We are laying a 14' x 24' paver patio. The ground in sloped on one side, with a difference of 12" in height from front to back. We can't dig down deep enough to level it off because septic lines are underground there. Can we install two 1" x 6" composite boards (one on top of the other) and move dirt next to it and then put pavers against the board. We are "soldiering" 6" x 9" pavers as a border and then laying pavers inside the "soldiers" for the patio. I want to make sure the pavers don't start to lean outward since they are not in the ground. We really want to make the patio level because we are going to have a walkway from the patio downhill to a pier.


----------



## Scoutsout (Mar 4, 2011)

If you're planning to have 1 side of your patio sitting 12" above grade, you're going to need to build a retaining wall and 1x6 boards are NOT going to cut it. Ties or retaining wall blocks are what you're going to need, and you may need to wrap these walls around the sides of the patio to get you back to grade depending on the way the ground lies. (This is not my project and I have no affiliation with this site, but they have a good picture of what I'm talking about: http://www.megrathstonework.com/id4.html)


----------



## concretemasonry (Oct 10, 2006)

You may want to look at the great sites of the major segmental retaining wall (SRW) developers (U.S. and international) since they are commonly used in conjunction with paving stones since few sites are really flat. The units shown vary slightly, but the application and idea photos can be very helpful. - they are sites for Allan Block, Anchor Wall systems, Keystone and Versalok.
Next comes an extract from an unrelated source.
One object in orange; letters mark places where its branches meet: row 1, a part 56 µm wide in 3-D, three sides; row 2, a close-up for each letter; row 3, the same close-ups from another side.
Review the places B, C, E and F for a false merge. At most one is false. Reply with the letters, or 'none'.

These products generally readily available and there are some "knock-off" units that may have some limitations and less support.

Dick


----------



## zol_Ca (Mar 24, 2011)

unless u plan on re grading the yard up to the patio on that side sticking up 1 foot then a retaining wall would be a must but if u wanna save some money extend ur base past the patio half a foot to a foot the more the better but atleast a half foot, then place dirt looking anywhere from 2'-3' or more depening on what kind of slope u want ur yard to run up to your patio at. also you can get sum snap edge from your local landscape supply store or somthing like snap edge and use 12" steel nails to hold the snap edge against your soldiers just make sure your not driving a spike anywere near a pipe for your tank


----------